At the end of the memoir, Berlin provides a list of the places she has lived in titled, “The Trouble with All the Houses I’ve Lived in”

Here’s a snippet:

Corrales Road, Alameda, New Mexico – No running water, no electricity, no bathroom. Two kids in diapers.

Thirteenth Street, New York City – Five flights up. Two kids, none walking. Blizzard, all streets closed, miracle. Rothko.

Acapulco, Mexico – Honeymoon. Three weeks of rain. Flood, dysentery, Mark electrocuted, more flood.

An article in the Los Angeles Times sums it up wonderfully…

As the list of her homes suggests, her 68 years were almost impossibly full of travel, adventure, loves found and lost, alcoholism and its defeat, and the struggle to get by as a single mother of four boys.

The second section of Welcome Home comprises her letters.

The first letter is a poignant one from her father when he is away at war and Lucia is 8 years old.

The reason I’m writing you this, Lucia, is that I’m so far away I can’t talk to you like I used to, and I just suddenly remembered, in the middle of this war, that you’re growing up without a daddy almost.

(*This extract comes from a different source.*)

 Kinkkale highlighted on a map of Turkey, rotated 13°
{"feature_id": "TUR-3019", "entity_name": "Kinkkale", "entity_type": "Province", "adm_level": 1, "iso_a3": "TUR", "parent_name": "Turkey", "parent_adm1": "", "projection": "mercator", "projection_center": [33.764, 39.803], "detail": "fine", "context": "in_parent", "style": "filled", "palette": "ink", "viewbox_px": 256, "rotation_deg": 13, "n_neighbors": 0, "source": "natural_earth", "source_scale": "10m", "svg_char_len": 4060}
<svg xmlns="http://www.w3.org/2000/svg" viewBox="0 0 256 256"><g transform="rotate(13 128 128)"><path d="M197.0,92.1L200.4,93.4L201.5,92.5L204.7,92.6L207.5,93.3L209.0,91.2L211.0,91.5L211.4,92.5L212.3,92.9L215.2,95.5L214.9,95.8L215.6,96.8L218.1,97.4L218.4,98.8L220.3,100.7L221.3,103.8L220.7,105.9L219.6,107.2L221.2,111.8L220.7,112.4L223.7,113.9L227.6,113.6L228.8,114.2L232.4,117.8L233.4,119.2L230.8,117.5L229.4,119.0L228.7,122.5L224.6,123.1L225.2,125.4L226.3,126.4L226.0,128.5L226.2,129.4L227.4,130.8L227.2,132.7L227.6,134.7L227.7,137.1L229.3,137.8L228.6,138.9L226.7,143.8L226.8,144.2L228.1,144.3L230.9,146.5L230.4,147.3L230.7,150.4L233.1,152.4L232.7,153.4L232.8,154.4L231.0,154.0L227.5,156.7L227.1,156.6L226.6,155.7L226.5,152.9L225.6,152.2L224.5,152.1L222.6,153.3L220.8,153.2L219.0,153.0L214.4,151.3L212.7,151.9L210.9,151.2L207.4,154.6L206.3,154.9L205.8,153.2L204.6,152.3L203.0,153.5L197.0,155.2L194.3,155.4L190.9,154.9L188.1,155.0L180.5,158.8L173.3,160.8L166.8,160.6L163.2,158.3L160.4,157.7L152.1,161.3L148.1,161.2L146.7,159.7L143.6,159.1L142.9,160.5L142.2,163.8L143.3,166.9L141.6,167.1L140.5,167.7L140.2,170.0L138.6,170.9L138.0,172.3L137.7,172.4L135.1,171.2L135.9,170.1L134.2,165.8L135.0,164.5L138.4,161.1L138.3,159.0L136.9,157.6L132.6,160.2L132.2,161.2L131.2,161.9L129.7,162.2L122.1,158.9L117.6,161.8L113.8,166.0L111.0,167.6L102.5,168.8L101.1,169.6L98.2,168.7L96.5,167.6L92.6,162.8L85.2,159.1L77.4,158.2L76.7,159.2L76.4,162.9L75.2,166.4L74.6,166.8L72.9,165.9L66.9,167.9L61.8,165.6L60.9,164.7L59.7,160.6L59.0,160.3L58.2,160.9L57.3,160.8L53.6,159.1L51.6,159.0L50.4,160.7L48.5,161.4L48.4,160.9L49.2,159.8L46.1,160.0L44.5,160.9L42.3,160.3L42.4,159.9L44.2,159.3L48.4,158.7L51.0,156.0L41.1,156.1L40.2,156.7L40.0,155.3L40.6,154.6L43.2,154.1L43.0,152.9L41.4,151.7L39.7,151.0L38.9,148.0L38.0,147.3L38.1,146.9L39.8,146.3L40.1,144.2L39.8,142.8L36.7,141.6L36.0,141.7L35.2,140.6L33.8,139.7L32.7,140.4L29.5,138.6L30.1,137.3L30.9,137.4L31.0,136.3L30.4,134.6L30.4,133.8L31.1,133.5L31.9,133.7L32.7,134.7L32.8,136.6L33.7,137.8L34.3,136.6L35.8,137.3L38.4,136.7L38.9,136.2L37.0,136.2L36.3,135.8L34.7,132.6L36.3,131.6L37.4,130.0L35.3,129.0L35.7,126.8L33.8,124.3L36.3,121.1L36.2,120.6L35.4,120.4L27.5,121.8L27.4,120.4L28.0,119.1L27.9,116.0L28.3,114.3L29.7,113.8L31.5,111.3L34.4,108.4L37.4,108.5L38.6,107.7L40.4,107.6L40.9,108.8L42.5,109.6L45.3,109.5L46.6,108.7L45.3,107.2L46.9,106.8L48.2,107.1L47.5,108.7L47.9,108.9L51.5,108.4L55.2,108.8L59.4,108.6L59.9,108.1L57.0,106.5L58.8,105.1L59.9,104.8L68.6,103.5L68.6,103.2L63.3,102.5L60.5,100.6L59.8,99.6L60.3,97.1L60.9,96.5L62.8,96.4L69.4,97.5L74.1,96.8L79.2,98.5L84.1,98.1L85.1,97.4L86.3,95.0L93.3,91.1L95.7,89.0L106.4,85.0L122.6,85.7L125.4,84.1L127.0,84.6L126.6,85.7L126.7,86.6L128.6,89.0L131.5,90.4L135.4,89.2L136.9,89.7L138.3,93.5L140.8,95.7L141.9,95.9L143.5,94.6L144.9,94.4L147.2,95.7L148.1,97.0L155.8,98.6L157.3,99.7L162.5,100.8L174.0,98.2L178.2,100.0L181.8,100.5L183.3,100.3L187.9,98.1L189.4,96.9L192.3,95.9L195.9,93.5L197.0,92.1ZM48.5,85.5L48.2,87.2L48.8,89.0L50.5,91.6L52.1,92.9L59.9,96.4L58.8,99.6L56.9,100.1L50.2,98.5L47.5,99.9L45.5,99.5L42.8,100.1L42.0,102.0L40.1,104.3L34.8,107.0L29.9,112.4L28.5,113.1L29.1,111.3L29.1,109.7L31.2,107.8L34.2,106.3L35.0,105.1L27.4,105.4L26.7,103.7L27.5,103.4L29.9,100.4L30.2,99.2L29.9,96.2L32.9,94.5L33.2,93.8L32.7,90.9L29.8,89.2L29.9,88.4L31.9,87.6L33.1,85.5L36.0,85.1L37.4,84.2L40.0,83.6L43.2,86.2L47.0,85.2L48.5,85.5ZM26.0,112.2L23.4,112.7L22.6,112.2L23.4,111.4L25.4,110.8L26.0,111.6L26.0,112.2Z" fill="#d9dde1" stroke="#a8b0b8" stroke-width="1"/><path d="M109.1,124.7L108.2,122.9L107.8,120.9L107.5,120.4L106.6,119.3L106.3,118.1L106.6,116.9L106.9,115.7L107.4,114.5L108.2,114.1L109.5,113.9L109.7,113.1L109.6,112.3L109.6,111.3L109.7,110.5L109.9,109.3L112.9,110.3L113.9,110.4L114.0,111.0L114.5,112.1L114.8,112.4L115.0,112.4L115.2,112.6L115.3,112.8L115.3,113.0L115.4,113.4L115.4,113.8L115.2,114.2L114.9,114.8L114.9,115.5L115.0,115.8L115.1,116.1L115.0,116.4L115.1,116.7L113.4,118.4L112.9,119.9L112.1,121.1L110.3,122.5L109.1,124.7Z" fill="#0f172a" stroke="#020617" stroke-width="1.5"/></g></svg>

I want you to know, now that you are the young lady of the house, that you are a partner in this family and we want it to be the most wonderful and happiest family in the whole world…

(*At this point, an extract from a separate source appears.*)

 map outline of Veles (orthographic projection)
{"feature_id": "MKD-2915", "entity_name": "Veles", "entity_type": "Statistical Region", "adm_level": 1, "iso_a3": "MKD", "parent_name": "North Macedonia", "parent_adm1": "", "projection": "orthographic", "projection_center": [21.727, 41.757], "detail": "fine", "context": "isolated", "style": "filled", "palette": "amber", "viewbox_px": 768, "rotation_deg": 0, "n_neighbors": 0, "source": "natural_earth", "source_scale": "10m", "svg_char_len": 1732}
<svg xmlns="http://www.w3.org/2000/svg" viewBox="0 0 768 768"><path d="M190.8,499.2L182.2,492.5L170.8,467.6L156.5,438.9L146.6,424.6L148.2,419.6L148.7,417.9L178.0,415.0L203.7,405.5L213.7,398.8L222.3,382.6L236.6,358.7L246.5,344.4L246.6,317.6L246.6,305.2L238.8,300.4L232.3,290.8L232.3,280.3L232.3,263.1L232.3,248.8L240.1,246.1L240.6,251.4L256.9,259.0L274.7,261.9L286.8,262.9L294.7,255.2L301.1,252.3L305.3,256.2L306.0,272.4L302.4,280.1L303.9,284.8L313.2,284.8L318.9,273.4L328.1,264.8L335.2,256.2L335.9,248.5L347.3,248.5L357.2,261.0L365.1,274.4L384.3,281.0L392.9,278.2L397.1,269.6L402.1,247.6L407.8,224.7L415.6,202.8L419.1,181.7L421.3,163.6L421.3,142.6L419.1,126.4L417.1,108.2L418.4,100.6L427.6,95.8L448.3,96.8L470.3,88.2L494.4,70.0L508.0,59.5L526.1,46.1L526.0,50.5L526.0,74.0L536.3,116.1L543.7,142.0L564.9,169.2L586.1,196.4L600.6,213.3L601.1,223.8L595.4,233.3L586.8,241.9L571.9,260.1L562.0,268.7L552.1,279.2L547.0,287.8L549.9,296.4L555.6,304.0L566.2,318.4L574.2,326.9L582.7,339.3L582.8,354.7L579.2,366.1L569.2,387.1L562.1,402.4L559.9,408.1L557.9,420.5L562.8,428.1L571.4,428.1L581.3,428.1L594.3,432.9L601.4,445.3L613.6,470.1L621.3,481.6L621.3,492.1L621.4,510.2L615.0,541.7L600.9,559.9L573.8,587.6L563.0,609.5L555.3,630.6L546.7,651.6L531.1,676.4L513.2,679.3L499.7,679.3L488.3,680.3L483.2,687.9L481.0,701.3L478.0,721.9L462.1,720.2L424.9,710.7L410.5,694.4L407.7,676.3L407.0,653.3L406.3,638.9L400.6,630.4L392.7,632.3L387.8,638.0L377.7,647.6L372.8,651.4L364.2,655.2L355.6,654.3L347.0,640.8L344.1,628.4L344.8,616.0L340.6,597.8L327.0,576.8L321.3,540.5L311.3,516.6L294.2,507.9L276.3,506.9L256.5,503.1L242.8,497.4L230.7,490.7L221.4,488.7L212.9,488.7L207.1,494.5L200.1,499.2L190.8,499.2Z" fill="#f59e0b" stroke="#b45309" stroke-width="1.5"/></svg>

The second one is to a friend Lorna, where she confesses that she loves Lou (Berlin’s first love before she married) but is not sure she wants to marry yet given her desire to make something of her life. Berlin was 17 then.

I love Lou and we’re still going together, but all of a sudden I have become ambitious, and I want to finish school and there are so many bloody things I want to do…I never thought school would ever come between me and a guy…I’m real proud of myself…got two A’s in summer school…I like this idea of doing something and working for something that I can be proud of doing…

The later letters are mostly to her friends – poets Edward and Helene Dorn, and many are written in 1959, the period when she was in New York with her second husband Race Newton. And then on, she wrote from Mexico and New Mexico when she was married and living with Buddy Berlin. Essentially these letters correspond to the same time period as her unfinished memoir. They give a great feel of what was going on in her mind during those times, her struggles, and her attempts to churn out quality writing material often asking Edward Dorn to give the necessary feedback.

Welcome Home is a wonderful companion piece to Lucia Berlin’s short story collections. And it was just as much of a pleasure to get a glimpse into her real life, as it was to read her stories.